Met een beetje hulp van een andere gids lukt het dan toch om een mouse lemur goed in beeld te krijgen; wat een schattig beestje. Daarvoor is het best de moeite om in het donker in het struikgewas te turen. Het is overigens niet de laatste mouse lemur zijn die hij vindt, dus we hebben er alle vetrouwen in dat het morgen met de indri indri ook wel goed komt.
Donderdag 8 november
Daar ging de wekker weer om 05:30 uur en bijna gelijktijdig hoorden we het 'gehuil' van de indri indri's. Deze grootste lemur-soort gingen wij vanochtend proberen te vinden in Andasibe Nationaal Park en daarbij zouden we moeten worden geholpen door onze gids ET (we noemen hem maar zo omdat hij een bovengebit heeft waar een buitenaards wezen jaloers op zou zijn).
Wanneer we tegen 06:30 uur bij de ingang van het park aankomen staat ET al op ons te wachten. Even wat formaliteiten regelen en dan snel op pad zodat we geen last hebben van de andere toeristen die hier vandaag ook zeker weer zullen komen.
Onze gids heeft de sokken er goed in en dat moet ook wel, want na de bezichtiging van dit park hebben we nog zo'n 8 uur te rijden naar Soeniera Ivongo waar we vannacht zullen slapen.
Hij rent voor ons uit in de boomtoppen turend naar lemuren. Het enige dat hij het eerste half uur weet te vinden is een paddestoel en daar gaat onze interesse niet naar uit. ET laat zich niet zo makkelijk uit veld slaan en begint allerlei rare geluiden uit te stoten waar zelfs wij verschrikt van opkijken.
Als hij na enige tijd concludeert dat familie 1 niet op de gebruikelijke plaats te vinden is, breidt hij het rondje wat uit en probeert het in het territorium van familie 2. Eerst weet hij alleen maar een mini-kikkertje te vinden, maar dan ineens zegt hij: "indri indri". We stonden met onze neus zowat bovenop een stuk of van deze beesten zonder ze in de gaten te hebben en dat komt niet omdat ze zo goed gecamoufleerd zijn. Wij waren in ieder geval erg blij, want voor de indri indri waren we hier naar toe gekomen.
Voor ET was het nog lang niet genoeg en hij bleef maar speuren in de boomtoppen terwijl hij zijn oerkreten uitstootte. Het is natuurlijk altijd de vraag of het door de tactiek van de gids komt of dat hij gewoon geluk heeft, maar even later wijst hij ons een tweetal nacht-lemuren aan. Ze zitten bijna op ooghoogte en zijn dus een mooie 'prooi' voor ons.

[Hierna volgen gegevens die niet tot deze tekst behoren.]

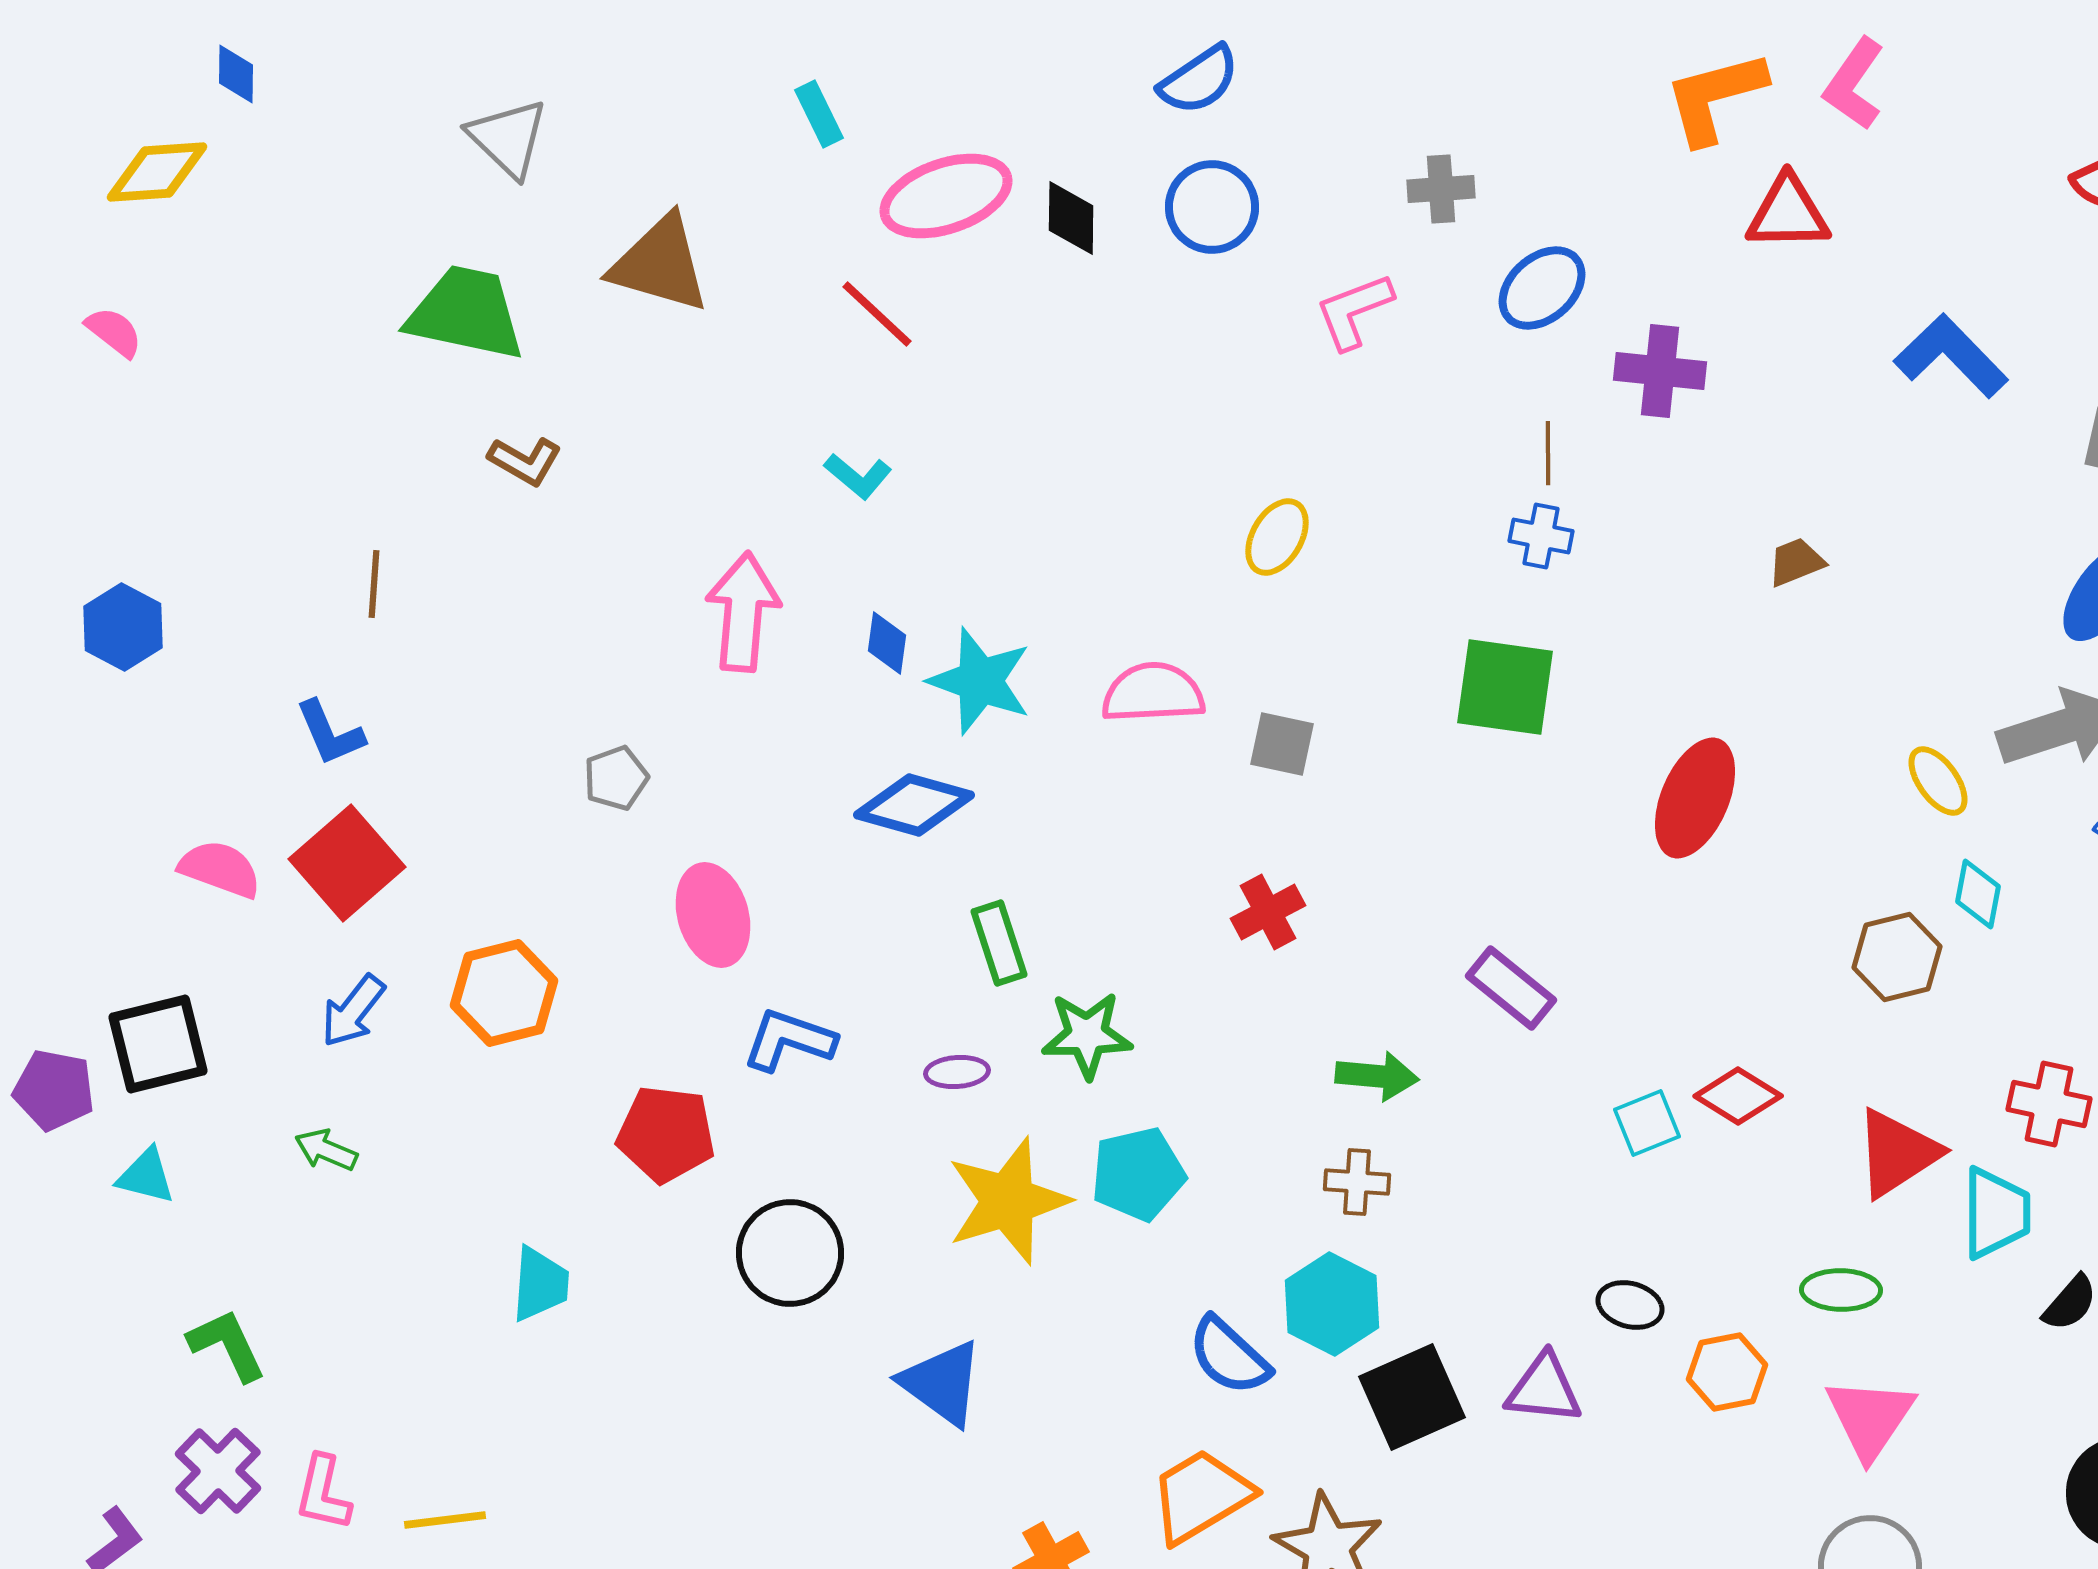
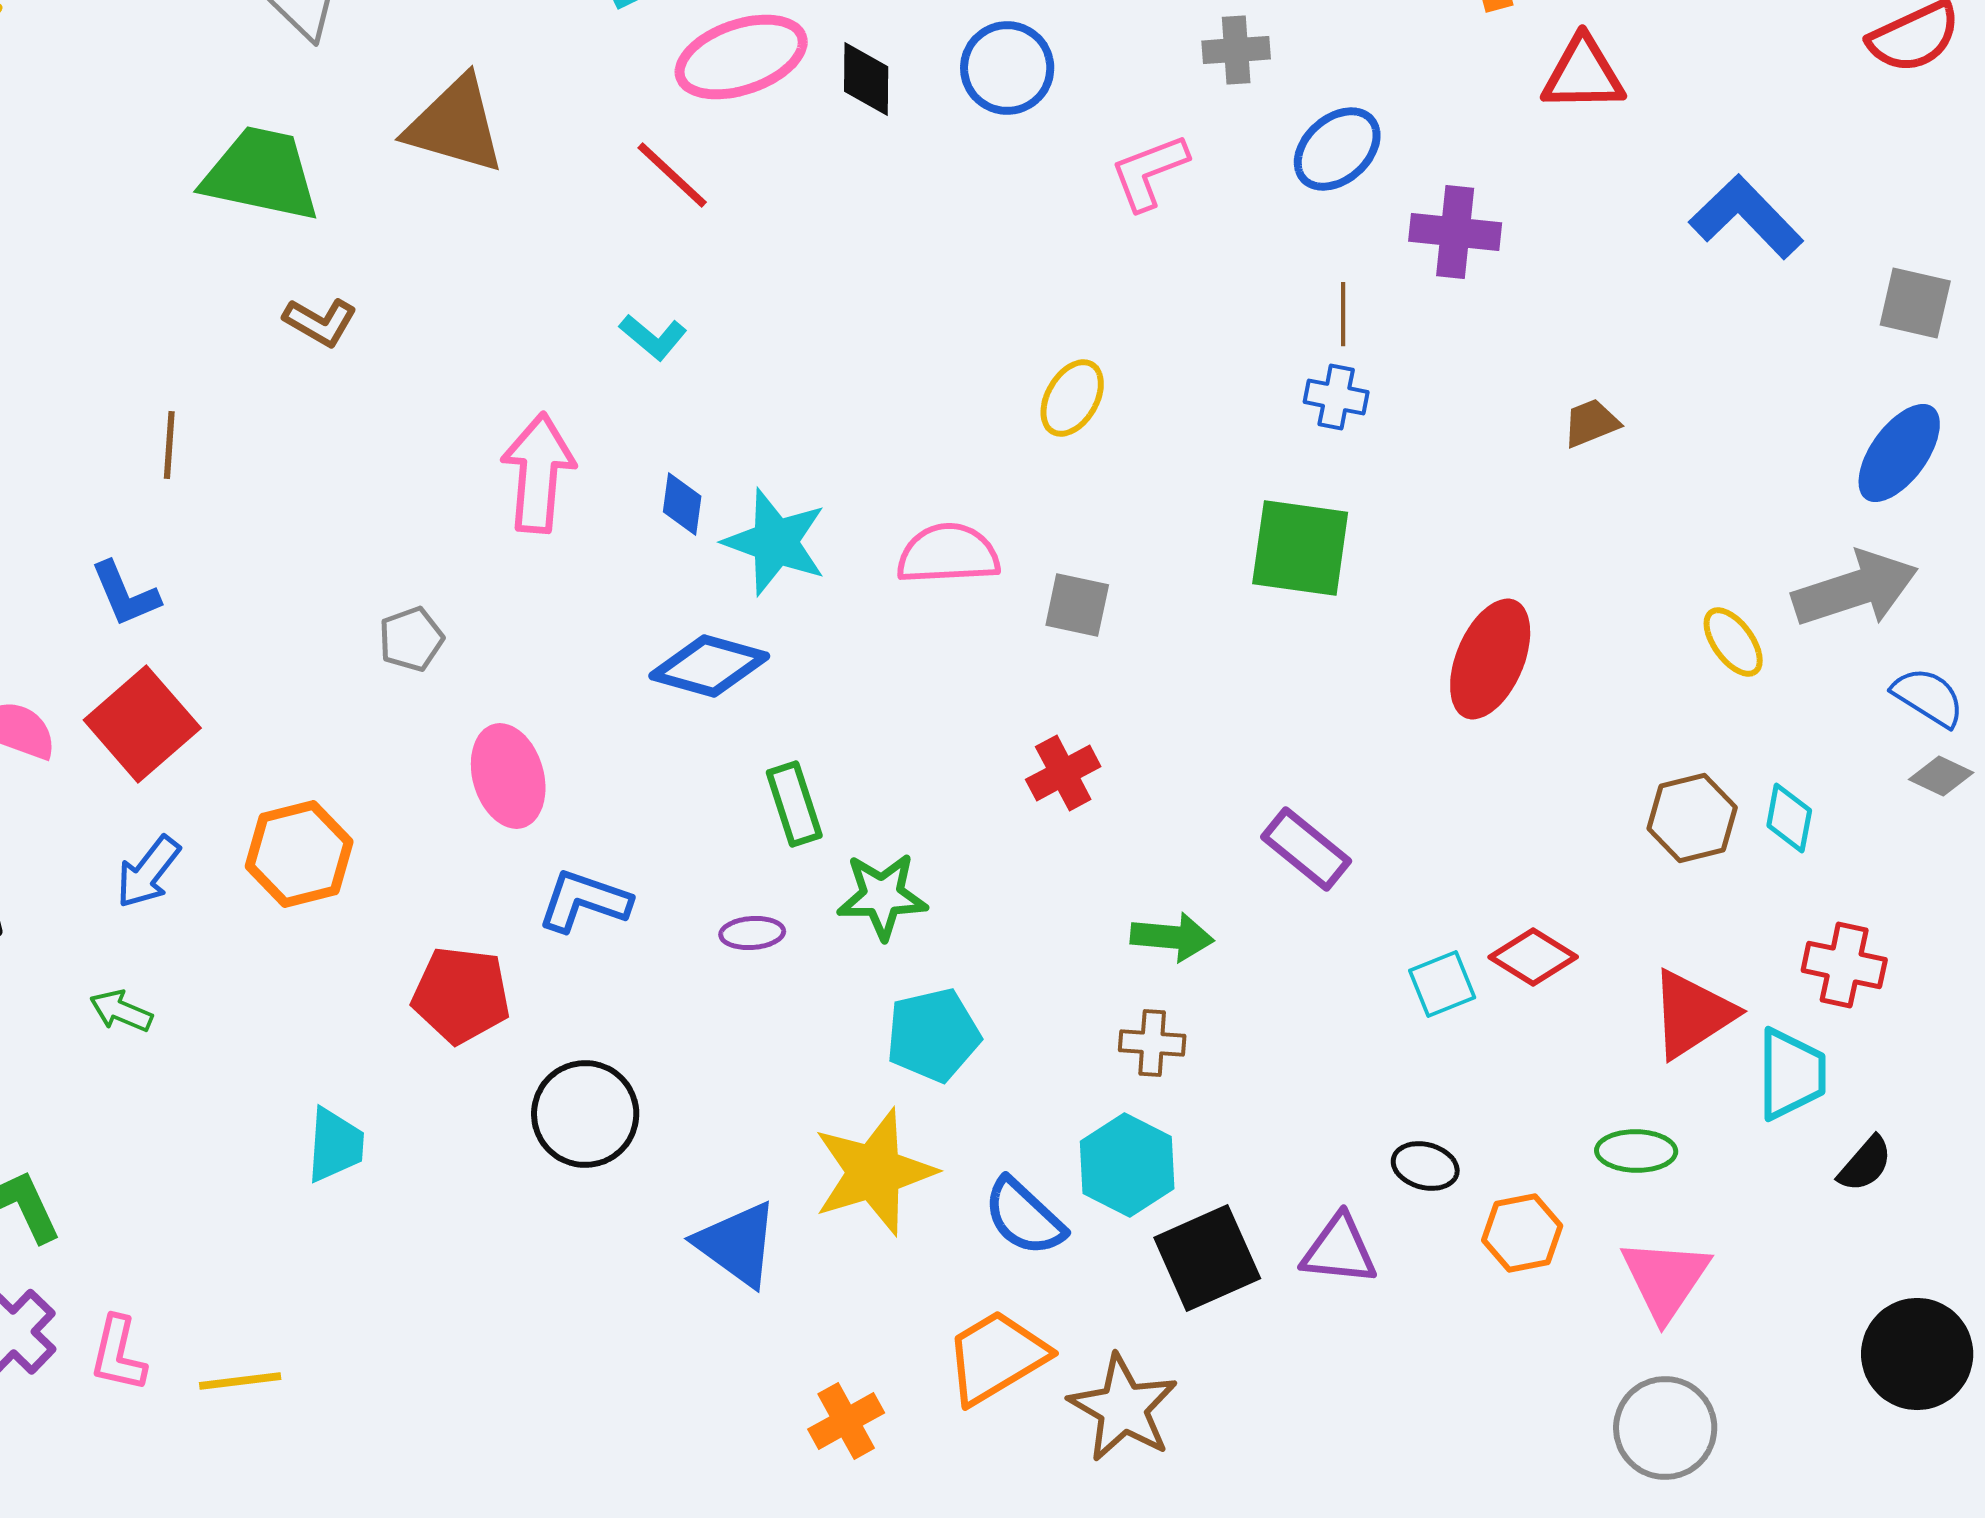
cyan diamond: (1978, 894) -> (1789, 818), moved
yellow star: (1008, 1201) -> (874, 1172), moved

We krijgen geen tijd om tot rust te komen want onze gids is alweer op weg. Hij gaat van de hoofdpaden af en we moeten aardig klauteren om hem te kunnen volgen. Opeens staat hij weer stil en wijst hoog in de boom een paar bruine lemuren aan. Omdat we al zo verwend zijn met de indri indri en de twee nacht-lemuren die we bijna konden aanraken, blijven we hier niet te ang stil staan en gaan verder. RT stelt voor nog even naar 'lac vert' te gaan en ook dat blijkt een goede keus want onderweg naar dit meertje stuiten we op een aantal bamboe-lemuren.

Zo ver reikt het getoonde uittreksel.